Another prominent human rights defender, Germain Rukuki, was arrested in 2017 and sentenced to 32 years in prison in 2018 on trumped-up charges related to his human rights work. His sentence was confirmed by the appeal court in 2019, but the appeal court’s decision was subsequently overturned by the Supreme Court. The appeal court reduced his sentence to one year in June 2021. He was released the same month.

Burundi’s civil society and media organizations were among the first targets of the government repression in 2015. The government suspended or closed most independent human rights organizations and media outlets and drove them into exile. Despite some overtures by President Ndayishimiye towards the media in 2021, the Burundian government continues to view human rights work with suspicion, and severe restrictions on human rights, including the right to freedom of expression, remain in place.

Most independent human rights organizations have been unable to resume their activities in Burundi, especially as the Burundian authorities have issued arrest warrants for many of their leading activists in exile. 12 human rights defenders and journalists were among a group of 34 people sentenced to life in prison in absentia in June 2020 on accusations of involvement in an attempted coup in May 2015; the Supreme Court judgment was not made public until February 2021.

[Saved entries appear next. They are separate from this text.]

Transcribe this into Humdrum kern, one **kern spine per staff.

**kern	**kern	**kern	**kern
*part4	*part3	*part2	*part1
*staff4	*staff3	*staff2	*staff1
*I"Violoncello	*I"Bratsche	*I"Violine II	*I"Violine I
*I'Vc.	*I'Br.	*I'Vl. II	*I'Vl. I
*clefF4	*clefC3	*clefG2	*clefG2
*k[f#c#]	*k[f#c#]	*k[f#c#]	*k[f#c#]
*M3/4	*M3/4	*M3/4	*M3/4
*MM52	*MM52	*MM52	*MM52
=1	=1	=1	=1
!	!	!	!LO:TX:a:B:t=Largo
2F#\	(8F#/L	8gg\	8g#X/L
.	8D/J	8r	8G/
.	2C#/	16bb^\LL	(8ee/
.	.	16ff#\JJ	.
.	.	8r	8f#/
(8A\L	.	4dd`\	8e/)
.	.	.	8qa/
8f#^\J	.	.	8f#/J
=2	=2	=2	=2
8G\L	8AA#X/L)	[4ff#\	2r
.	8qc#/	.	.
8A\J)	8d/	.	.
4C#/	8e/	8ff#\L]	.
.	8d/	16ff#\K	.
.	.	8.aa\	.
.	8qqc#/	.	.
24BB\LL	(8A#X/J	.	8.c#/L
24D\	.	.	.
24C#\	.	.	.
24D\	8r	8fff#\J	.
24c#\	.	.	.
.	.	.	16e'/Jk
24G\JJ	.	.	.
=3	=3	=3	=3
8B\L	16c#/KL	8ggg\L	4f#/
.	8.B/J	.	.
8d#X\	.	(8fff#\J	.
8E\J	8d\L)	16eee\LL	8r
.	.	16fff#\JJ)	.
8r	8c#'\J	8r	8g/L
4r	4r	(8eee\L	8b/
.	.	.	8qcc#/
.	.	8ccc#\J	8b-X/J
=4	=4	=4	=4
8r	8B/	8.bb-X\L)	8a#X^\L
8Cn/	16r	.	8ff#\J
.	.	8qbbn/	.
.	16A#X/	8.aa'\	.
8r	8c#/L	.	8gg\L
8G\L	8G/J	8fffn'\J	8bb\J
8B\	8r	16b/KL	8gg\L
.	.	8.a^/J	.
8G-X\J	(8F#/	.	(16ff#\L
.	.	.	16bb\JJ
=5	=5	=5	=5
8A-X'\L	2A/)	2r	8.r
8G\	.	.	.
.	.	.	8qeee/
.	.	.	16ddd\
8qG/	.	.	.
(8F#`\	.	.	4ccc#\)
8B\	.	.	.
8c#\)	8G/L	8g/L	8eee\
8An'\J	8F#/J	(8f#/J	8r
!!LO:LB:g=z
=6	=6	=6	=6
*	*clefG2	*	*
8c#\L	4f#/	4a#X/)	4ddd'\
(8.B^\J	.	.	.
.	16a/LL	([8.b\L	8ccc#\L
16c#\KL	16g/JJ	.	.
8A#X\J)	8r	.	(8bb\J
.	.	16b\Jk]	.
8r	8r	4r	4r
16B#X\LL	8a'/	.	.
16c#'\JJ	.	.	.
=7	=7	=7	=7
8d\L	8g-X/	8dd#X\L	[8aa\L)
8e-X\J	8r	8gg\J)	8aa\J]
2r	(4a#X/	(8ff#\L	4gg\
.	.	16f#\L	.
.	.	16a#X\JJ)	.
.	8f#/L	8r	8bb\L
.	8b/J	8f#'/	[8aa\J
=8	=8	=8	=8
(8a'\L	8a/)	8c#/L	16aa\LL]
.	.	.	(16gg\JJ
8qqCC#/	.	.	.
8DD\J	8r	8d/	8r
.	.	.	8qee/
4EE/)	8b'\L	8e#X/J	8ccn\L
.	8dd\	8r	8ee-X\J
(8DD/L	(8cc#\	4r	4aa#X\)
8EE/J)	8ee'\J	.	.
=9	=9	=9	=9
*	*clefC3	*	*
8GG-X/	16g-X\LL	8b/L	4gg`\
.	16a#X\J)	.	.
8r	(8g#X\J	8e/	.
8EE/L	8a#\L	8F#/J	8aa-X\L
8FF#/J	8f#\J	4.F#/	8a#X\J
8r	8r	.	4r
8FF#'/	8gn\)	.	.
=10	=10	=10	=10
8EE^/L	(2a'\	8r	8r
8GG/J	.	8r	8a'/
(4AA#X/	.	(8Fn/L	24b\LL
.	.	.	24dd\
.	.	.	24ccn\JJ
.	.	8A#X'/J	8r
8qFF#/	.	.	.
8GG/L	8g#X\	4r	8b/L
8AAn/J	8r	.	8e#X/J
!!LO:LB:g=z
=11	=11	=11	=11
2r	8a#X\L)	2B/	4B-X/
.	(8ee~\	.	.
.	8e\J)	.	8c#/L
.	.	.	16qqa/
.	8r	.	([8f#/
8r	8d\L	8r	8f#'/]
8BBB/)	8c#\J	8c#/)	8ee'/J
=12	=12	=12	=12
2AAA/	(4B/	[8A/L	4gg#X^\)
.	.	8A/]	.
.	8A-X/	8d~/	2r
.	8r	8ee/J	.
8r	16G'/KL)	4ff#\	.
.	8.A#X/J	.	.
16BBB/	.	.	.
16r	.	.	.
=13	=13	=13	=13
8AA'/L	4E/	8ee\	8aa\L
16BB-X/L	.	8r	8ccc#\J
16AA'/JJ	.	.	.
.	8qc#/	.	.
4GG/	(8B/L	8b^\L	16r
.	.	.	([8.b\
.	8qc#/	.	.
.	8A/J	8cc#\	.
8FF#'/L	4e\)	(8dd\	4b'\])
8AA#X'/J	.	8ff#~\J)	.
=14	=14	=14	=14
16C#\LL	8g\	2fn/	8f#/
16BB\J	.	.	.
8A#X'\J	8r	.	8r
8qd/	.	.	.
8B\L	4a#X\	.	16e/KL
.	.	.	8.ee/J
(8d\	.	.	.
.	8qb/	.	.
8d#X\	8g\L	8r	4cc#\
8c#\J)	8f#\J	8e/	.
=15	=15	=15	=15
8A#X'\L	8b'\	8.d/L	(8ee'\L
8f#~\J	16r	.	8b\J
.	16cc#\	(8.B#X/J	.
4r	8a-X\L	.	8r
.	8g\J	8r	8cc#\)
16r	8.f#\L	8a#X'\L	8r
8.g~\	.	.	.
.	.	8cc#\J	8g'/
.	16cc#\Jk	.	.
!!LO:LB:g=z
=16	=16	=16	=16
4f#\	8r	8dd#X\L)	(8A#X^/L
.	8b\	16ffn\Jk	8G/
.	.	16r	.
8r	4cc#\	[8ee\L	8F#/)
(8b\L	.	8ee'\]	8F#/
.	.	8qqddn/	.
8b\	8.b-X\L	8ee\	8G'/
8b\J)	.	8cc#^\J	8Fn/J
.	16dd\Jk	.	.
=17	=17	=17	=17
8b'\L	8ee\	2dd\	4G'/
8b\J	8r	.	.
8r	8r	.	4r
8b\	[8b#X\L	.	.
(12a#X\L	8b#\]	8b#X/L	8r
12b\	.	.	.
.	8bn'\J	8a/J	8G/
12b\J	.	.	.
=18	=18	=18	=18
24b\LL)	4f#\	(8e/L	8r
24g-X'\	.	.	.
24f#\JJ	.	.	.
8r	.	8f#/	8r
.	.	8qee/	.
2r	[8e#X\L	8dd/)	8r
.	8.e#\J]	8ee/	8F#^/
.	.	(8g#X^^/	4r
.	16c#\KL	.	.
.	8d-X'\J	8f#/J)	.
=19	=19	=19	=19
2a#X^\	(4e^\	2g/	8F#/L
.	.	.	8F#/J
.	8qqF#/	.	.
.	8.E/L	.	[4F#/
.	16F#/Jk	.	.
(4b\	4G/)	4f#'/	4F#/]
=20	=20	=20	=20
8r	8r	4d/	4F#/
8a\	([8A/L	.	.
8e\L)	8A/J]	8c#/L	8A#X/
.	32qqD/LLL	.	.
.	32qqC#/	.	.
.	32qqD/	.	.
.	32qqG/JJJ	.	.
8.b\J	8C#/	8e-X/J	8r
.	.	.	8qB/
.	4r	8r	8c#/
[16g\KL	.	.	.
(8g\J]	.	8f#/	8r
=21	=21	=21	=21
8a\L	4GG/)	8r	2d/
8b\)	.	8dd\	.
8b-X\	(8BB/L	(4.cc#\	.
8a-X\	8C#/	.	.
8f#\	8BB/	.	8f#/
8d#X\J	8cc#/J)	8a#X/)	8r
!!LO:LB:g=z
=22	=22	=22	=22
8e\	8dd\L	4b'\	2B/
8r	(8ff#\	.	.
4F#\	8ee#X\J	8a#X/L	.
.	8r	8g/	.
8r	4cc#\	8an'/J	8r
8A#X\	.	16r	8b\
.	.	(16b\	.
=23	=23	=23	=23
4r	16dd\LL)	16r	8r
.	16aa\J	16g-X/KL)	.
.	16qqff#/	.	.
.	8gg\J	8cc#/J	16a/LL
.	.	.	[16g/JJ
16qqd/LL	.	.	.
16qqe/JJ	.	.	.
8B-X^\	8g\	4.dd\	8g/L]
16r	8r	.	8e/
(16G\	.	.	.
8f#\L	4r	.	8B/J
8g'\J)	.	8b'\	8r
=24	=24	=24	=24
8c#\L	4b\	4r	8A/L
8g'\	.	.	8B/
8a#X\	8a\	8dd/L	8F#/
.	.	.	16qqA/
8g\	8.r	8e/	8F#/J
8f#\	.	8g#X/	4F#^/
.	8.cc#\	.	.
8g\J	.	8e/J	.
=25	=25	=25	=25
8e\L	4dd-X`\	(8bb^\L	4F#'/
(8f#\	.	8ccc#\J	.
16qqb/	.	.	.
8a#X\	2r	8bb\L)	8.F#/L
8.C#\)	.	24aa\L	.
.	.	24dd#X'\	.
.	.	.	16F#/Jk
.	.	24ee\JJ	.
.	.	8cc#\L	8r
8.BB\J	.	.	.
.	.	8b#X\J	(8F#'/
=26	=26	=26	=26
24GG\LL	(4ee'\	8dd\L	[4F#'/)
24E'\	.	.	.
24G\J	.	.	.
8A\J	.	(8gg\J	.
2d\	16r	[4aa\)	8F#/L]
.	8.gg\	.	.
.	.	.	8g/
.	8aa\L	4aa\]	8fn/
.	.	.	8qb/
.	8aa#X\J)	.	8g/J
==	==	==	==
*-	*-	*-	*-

Arrest or detention as punishment for the peaceful exercise of human rights, including the right to freedom of expression, is arbitrary and violates the African Charter on Human and Peoples’ Rights, and the International Covenant on Civil and Political Rights, both of which Burundi is a state party. The UN Working Group on Arbitrary Detention has determined that those detained solely for the peaceful exercise of their human rights must be immediately released.